Thursday, March 1, 2012

A Crash Course in Photojournalism

I'm not going to lie, the prospect of getting up at 8 a.m. on a Saturday to make the trek into D.C. just to see people judging photos didn't exactly excite me. As someone who's really only been exposed to the world of print journalism up until this point, I had no idea what it took for an image to be labeled as either 'good' or 'bad.' If nothing else, the WHNPA judging was an exercise in the ins and outs of quality (and not so quality) photography.

The dynamic duo of Regina and I got to the judging toward the end of the "pictorials" category. They were down to the top ten, and I picked out two favorites easily. One was a scene of a city during a snowstorm that looked too good to not have been photo-shopped in any way (something one of the judges questioned too). "This is over the top," one of the judges said, referring to its beauty and splendor. The second, and my favorite picture of the day, was of a low-flying helicopter, draped in fog and with the Washington Monument in the background. I was shocked that it didn't win (the snow photo ultimately won), but it definitely provided me with a prime example of 'good' photography.

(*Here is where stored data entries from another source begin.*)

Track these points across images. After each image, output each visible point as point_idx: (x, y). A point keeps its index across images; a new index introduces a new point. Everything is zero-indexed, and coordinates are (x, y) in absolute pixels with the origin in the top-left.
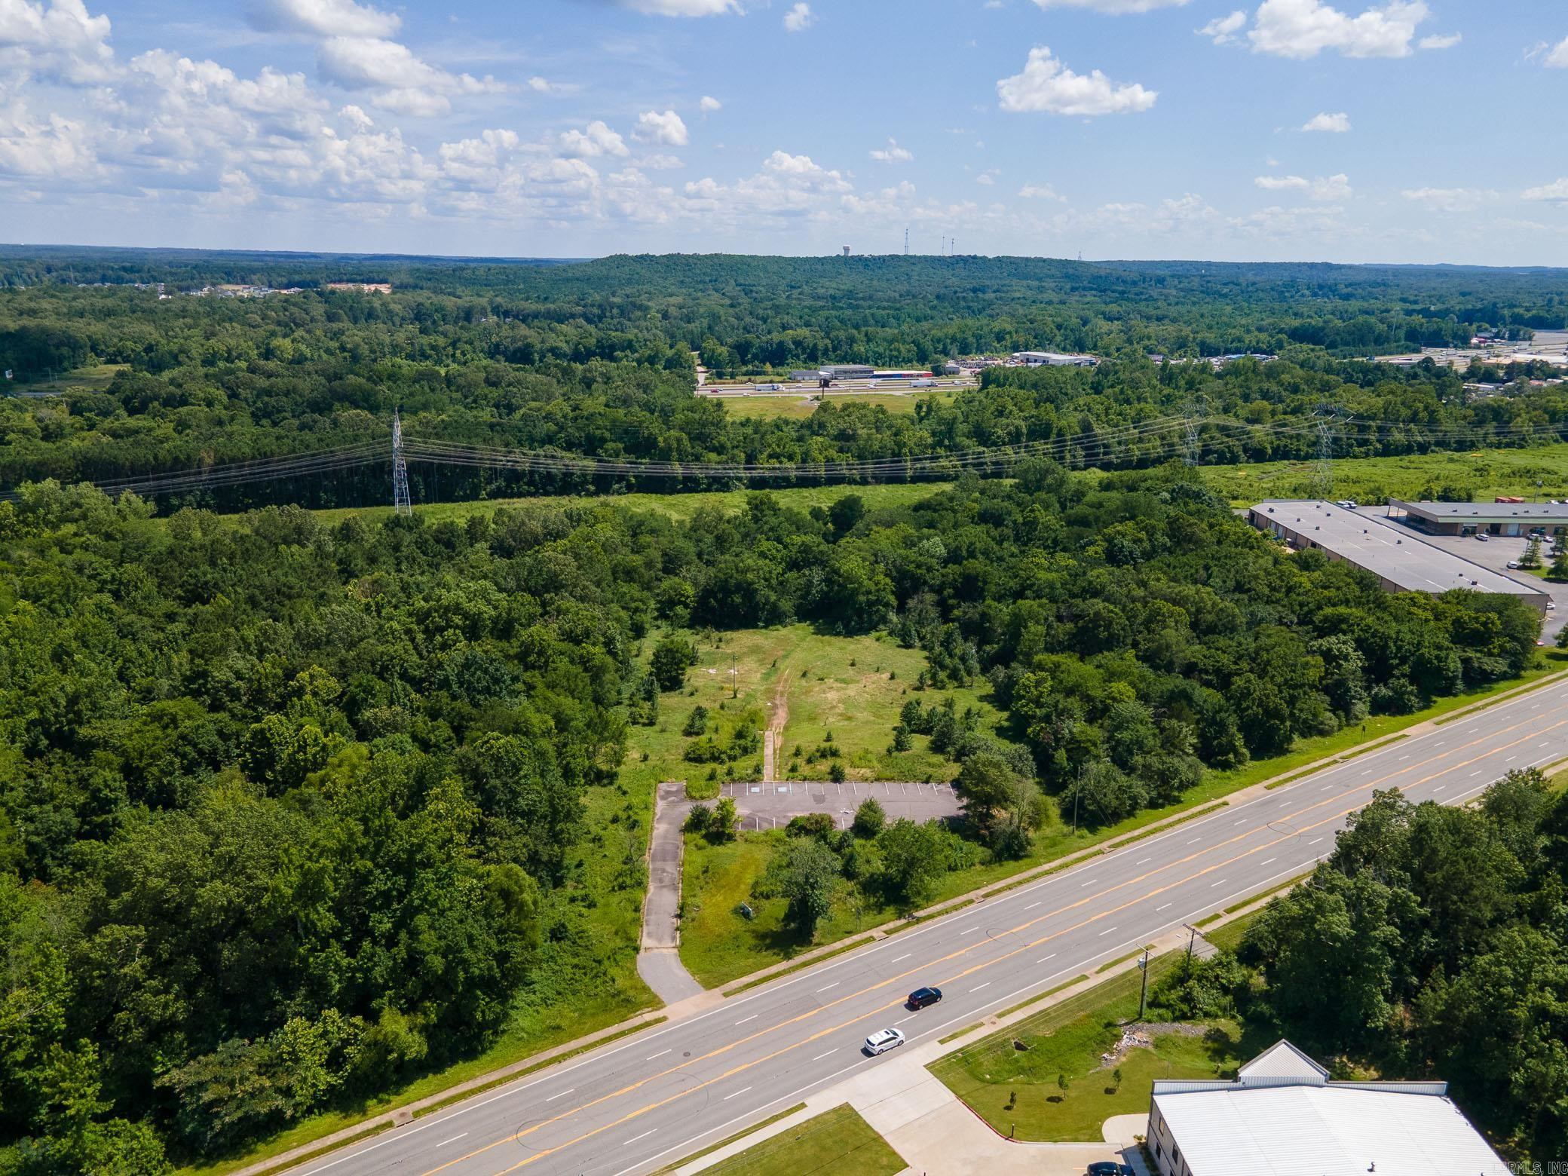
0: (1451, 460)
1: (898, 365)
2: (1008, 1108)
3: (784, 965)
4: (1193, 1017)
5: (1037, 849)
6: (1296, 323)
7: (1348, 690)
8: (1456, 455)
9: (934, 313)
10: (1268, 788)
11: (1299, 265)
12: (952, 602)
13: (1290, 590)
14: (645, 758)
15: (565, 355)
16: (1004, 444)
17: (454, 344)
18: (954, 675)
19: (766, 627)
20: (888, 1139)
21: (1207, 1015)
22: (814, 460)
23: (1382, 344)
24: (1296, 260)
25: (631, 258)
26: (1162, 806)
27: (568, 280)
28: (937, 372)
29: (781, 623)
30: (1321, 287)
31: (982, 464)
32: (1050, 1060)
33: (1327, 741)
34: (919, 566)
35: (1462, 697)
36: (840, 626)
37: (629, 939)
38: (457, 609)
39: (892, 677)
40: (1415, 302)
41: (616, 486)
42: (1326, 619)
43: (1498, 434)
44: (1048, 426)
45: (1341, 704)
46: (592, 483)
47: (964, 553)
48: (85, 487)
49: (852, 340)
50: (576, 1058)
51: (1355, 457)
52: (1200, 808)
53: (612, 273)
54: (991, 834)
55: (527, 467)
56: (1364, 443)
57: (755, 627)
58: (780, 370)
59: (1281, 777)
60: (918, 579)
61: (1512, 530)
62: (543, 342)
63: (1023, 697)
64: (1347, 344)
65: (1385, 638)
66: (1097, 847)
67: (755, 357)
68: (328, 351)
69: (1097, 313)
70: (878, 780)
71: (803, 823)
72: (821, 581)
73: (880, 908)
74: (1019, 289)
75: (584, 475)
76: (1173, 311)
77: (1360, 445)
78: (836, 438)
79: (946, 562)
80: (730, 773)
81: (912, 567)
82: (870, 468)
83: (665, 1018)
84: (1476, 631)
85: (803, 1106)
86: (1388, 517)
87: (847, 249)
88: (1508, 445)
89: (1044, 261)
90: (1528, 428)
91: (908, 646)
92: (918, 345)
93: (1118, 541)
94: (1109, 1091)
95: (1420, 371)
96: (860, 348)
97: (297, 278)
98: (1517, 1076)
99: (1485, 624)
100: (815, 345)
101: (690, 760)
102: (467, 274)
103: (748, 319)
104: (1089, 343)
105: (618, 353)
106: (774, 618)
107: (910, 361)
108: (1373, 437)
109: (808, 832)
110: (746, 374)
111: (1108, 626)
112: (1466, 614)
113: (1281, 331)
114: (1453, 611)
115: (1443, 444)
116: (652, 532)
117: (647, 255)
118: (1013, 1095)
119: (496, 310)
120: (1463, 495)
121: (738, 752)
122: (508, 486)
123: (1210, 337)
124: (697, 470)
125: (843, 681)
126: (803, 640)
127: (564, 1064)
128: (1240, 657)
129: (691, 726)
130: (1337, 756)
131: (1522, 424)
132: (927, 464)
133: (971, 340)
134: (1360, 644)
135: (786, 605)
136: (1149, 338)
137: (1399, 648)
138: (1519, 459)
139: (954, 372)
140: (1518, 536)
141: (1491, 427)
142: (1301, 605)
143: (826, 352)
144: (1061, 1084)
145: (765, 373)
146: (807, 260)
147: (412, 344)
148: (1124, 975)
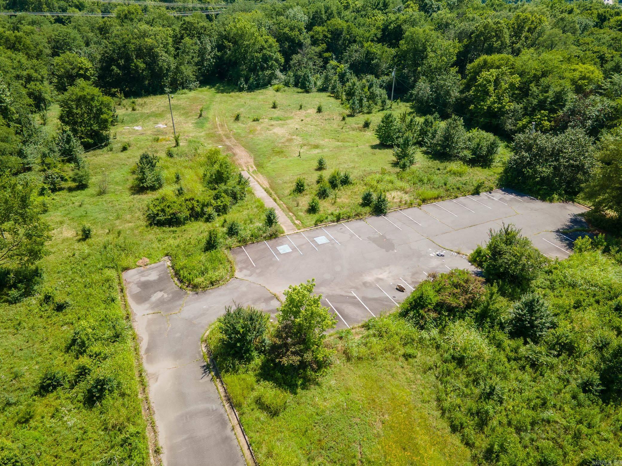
14: (86, 235)
18: (372, 102)
34: (292, 29)
39: (319, 111)
57: (162, 92)
60: (293, 40)
72: (213, 48)
79: (310, 25)
80: (232, 231)
81: (286, 30)
91: (307, 91)
101: (160, 224)
125: (278, 119)
126: (213, 98)
129: (142, 180)
135: (189, 71)
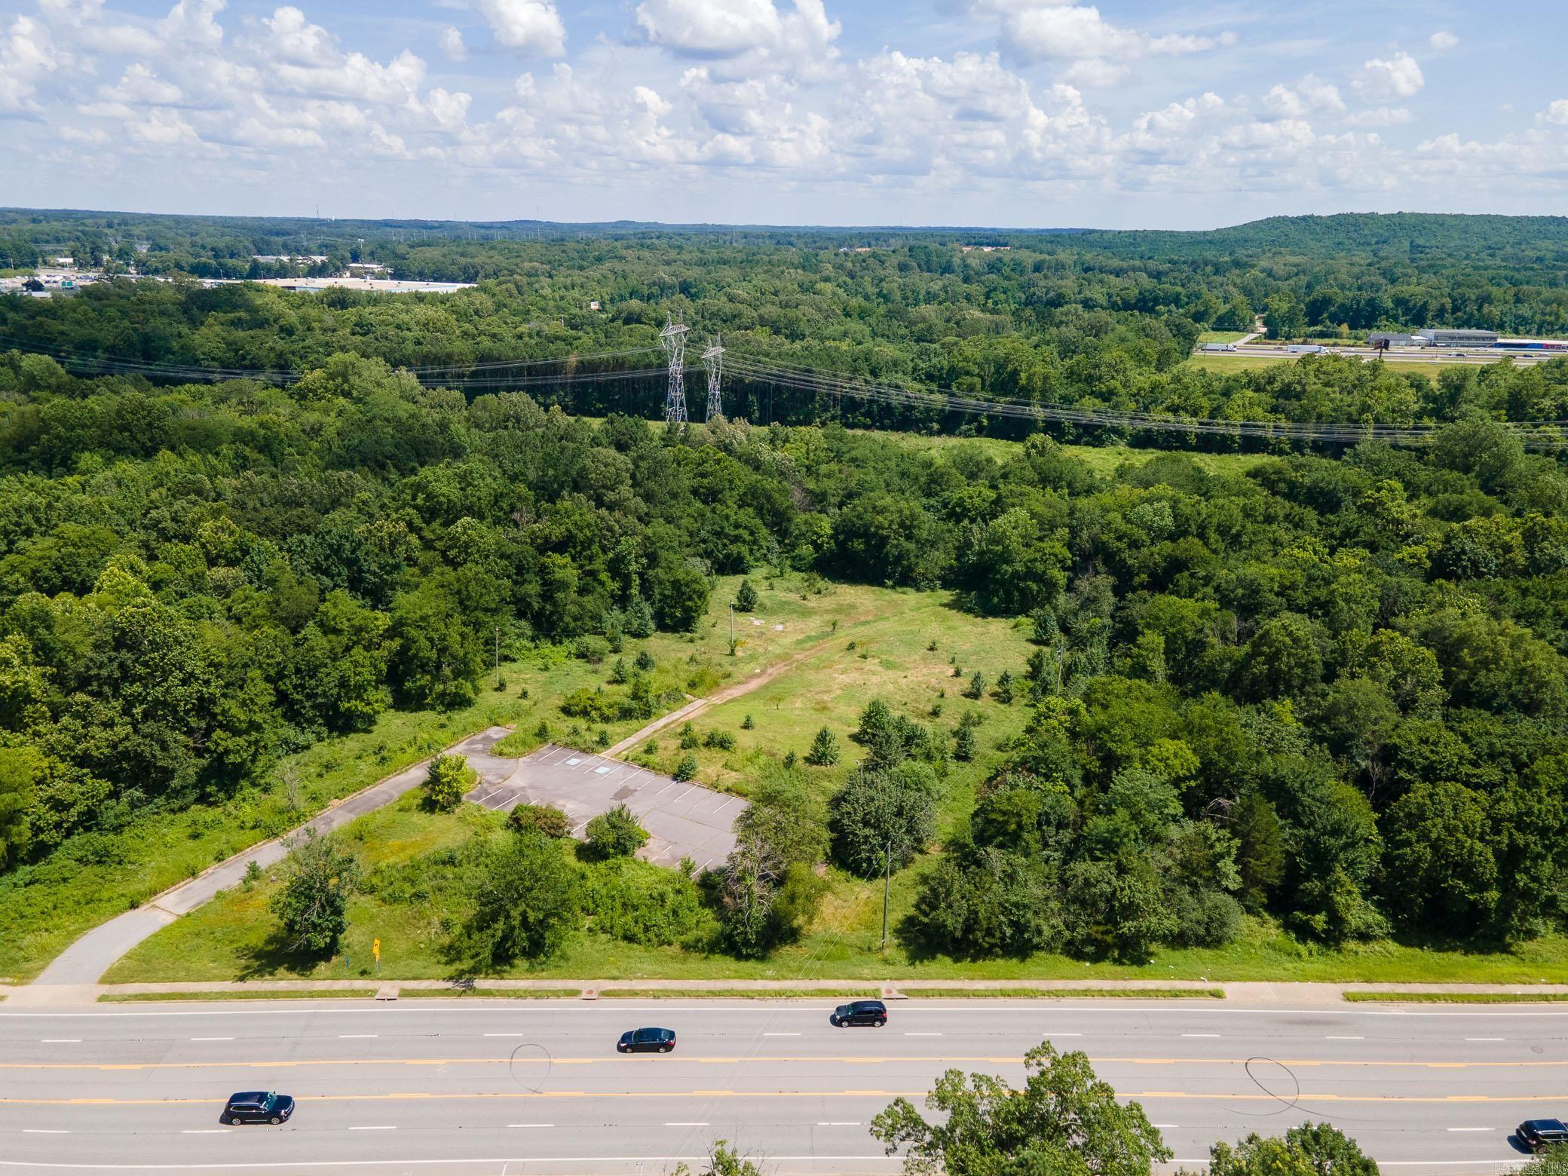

The second two categories I saw, politics and portraits, were kind of boring. Even the judges were left waiting for a strong picture to jump out at them, which didn't seem to ever happen. Their comments ranged from skeptical to downright mean. "If it wasn't for Barbara Boxer, I wouldn't care about this picture," said a judge about an image of a black and white shot of the senator sitting on a staircase with a light shining in her face. When trying to weed out images, one judge said this of a shot of a woman being arrested during a protest: "It's just not a strong photograph." Harsh.

One of my favorite moments occurred during the portrait judging, when one judge said, "I see characters, but I don't see personality." That comment alone is enough motivation for me to try to instill all my pictures with personality (you guys can hold me to that). Even better was our mini interview/reverse interview with LA Times Pulitzer Prize-winning photojournalist and guest judge Rick Loomis. He finally provided me with a concrete definition of a 'good' photo that I will never forget: "A good photograph to me combines elements of light, composition and moment...You basically want your eye to move and dance around on that picture...[and] be absorbed by it."

Loomis's helpful tips, combined with the entire proceedings, gave me a photography itch. So when Regina and I stumbled upon two people praying in front of Planned Parenthood, we couldn't resist and had ourselves a mini photo shoot. Will see you more images from this perfectly unplanned moment on a future project? Only time will tell.